3.3 Der Beschwerdeführer macht geltend, diese tatsächlichen Feststellungen des
kantonalen Gerichts seien offensichtlich unrichtig und deshalb für das
Bundesgericht nicht verbindlich. Es treffe nicht zu oder sei aktenwidrig, dass
psychische Beeinträchtigungen seinerzeit zur Zusprechung einer Invalidenrente
geführt hätten. Der von der Vorinstanz zitierte Bericht des Spitals Y.________
vom 4. Januar 1994 gebe keine Auskunft darüber, inwiefern psychische Probleme
seine Arbeits- und Erwerbsfähigkeit eingeschränkt hätten. Auch dem Gutachten
des Zentrums X.________ vom 3. Oktober 2007 lasse sich nur entnehmen, dass im
Zeitpunkt der Begutachtung keine psychische Erkrankung feststellbar gewesen
sei, nicht aber, dass eine solche zum Zeitpunkt der Rentenzusprechung bestanden
habe.
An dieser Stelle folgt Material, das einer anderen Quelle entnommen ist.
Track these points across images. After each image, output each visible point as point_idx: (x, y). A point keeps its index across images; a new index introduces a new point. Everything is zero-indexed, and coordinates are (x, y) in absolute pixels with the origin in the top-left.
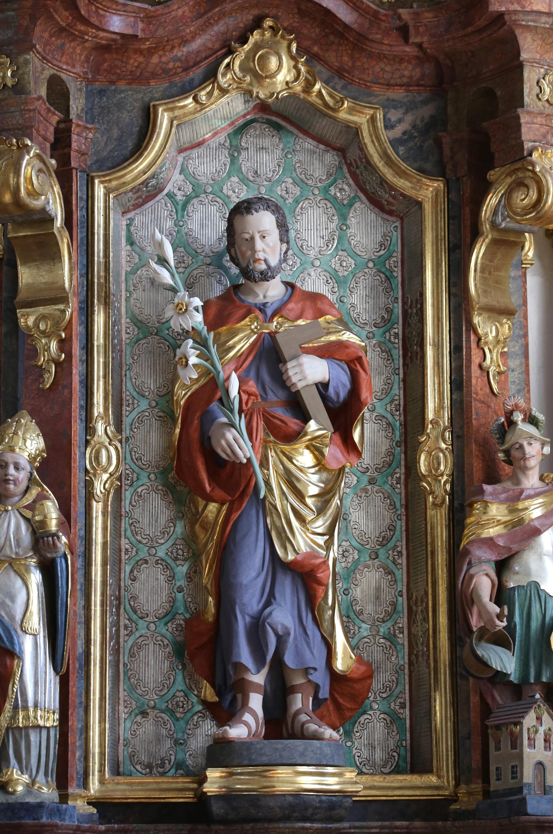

Es sei ohnehin nicht einzusehen, wie sich sein psychischer
Gesundheitszustand ohne psychotherapeutische Behandlung verändert haben könnte.
Richtigerweise sei davon auszugehen, dass die Berentung aufgrund physischer
Einschränkungen erfolgt sei, in welcher Hinsicht jedoch keine veränderten
Verhältnisse vorlägen.

3.4 Dieser Auffassung kann nicht gefolgt werden. Die Ärzte der Rheumaklinik des
Spitals Y.________ diagnostizierten in ihrem Bericht vom 4. Januar 1994 ein
chronisches lumbovertebrales bis lumbospondylogenes Syndrom sowie eine
psychische Fehlentwicklung und Aggravationstendenz bei sozialer Entwurzelung
und fehlender Zukunftsperspektive. Da sich die vom Versicherten beklagten
Beschwerden durch die objektiv erhobenen Befunde nicht begründen liessen,
veranlassten sie ein psychiatrisches Konsilium, welches die Diagnose eines
chronischen lumbalen Schmerzsyndromes mit massiver psychogener Überlagerung und
Entwurzelungsproblematik ergab. Im Bericht vom 4. Januar 1994 wurde
festgehalten, aus rheumatologischer Sicht könne der Versicherte zwar in der
früheren Tätigkeit als Bauhandlanger nicht mehr eingesetzt werden, doch seien
ihm körperlich mittelschwere bis leichte Arbeiten mit Wechselbelastung zu 100 %
zumutbar. Demgegenüber hielt der konsiliarisch beigezogene Psychiater fest, die
psychische Fehlentwicklung vor dem Hintergrund einer körperlichen
Beeinträchtigung entspreche einem geistigen Gesundheitsschaden. Es bestünden
keine psychotherapeutischen Möglichkeiten für eine Beeinflussung der
Symptomatik und eine Berentung sei unumgänglich. Bei dieser Aktenlage liegt es
- entgegen der Darstellung des Beschwerdeführers - auf der Hand und hat die
Vorinstanz demnach zutreffend erkannt, dass die Berentung aus psychischen
Gründen erfolgt war. Dass sich der Versicherte, wie er geltend machen lässt,
keiner psychotherapeutischen Behandlung unterzogen hat, schliesst eine spontane
Verbesserung des psychischen Gesundheitszustandes nicht aus. Nachdem der
Beschwerdeführer zu Recht nicht bestreitet, dass im Zeitpunkt der Begutachtung
durch das Zentrum X.________ jedenfalls keine psychischen Beeinträchtigungen
vorlagen, ist die vorinstanzliche Feststellung eines verbesserten psychischen
Gesundheitszustandes und einer vollen Arbeitsfähigkeit in einer dem
Rückenleiden angepassten Tätigkeit nicht zu beanstanden.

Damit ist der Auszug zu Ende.